- 🇩🇪Germany c-logemann Frankfurt/M, Germany
We don't have D7 project with this module anymore so I also have no interest in a D7 version anymore. Meanwhile bypassing is possible for user-1 via config in D10 version. This was one of main reasons for me to work on this issue. Another reason is testing with different users. And before someone argues about test accounts to manage. We have a customer project with this module where the content is very focused on specific users. There it's very helpful to login as a specific user on a test system with bypassing the TFA to work on customer issues. So it would be still nice to have a "bypass flag" for Drush. When I find some time I will try to uprade the concept above to D10.
- 🇮🇳India bhanu951
Considering ✨ Provide drush command to reset a user's TFA data Fixed is going to provide Drush command to reset TFA data which lets admin to access the user account. Should we close this as won't fix as this issue has security implications.
Admin can bypass user password requirement and login to the site without user knowing someone accessed their account. The whole point of TFA is to prevent someone accessing user account without second factor authentication.
In case someone needs this feature we can add it as sub module.
- 🇪🇸Spain rcodina Barcelona
In local environments, tfa module could be disabled temporally:
drush pmu tfa -y drush uli [Use the link] drush cim -y - 🇩🇪Germany c-logemann Frankfurt/M, Germany
Deactivating the module complete is not helpful in our testing situations. But because this is possible it's an argument against #49.
But anyway I like to have this feature and see no problem to realize as submodule. But so it's still an issue of the main module and should stay open. - 🇺🇸United States cmlara
In case someone needs this feature we can add it as sub module.

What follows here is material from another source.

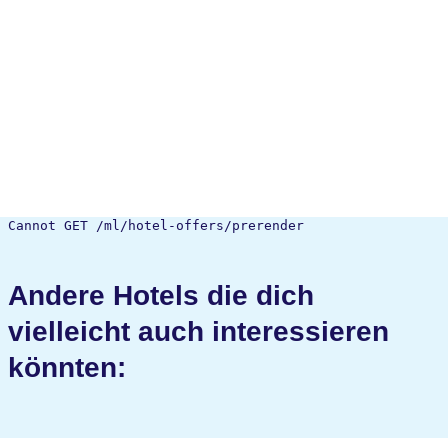
Cannot GET /ml/hotel-offers/prerender
Andere Hotels die dich
vielleicht auch interessieren
könnten:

If this can be done as a login plugin or sub module than it may not actually need to go into TFA and can instead be an Ecosystem module allowing sites the option to download the code or not. This adds a layer of security in that a admin user may have ability to enable modules without having filesystem permissions to write code to the site.
cumbersome and unnecessary for those users that already have drush access to the site, providing them with God rights on the site:
I want to note that we should be very careful assuming that if Drush installed that everyone has 'god' access. Drush may be behind other security measure such as SELinux preventing file writes, settings.php hard coding config (such as TFA enabled) with no write access to override. Drush itself may be behind a sudo config that only allows certain commands, etc.

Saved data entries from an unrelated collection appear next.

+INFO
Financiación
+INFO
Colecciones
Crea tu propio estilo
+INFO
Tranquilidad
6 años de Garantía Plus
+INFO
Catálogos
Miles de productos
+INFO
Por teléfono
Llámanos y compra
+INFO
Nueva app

But because this is possible it's an argument against #49.
I'm not sure I agree with this. There is a significant difference between TFA being bypassed because its been removed/disabled, and TFA being bypassed because we built a feature intended to allow bypassing it.

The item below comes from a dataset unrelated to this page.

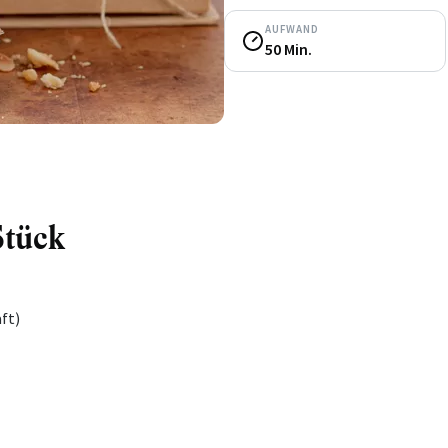
AUFWAND
50 Min.
Stück
ft)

TFA should be thought of as 'independent' of the site. If we were an external SSO system for example the idea of disabling TFA for a single login wouldn't even be considered an option because it couldn't be done.
There will always be some actions that we can't prevent occurring, however we don't have to support them either.
Deactivating the module complete is not helpful in our testing situations.
✨ Allow TFA requirement to be configured per user Needs work is closer to handling the testing subject imho. Though even that only holds validity when we use an argument that a counter based token isn't used on the site as any counter token would allow for repeated logins in short succession.
where the TFA screen on an app like Google Authenticator becomes unmanageable with a PIN for each site.
I do want to point out that I believe OTP apps have become much better over the years since this issue was opened with some having very robust organization structures.
- 🇳🇱Netherlands edvanleeuwen Waalwijk
It seems that this patch does not work with the latest TFA version.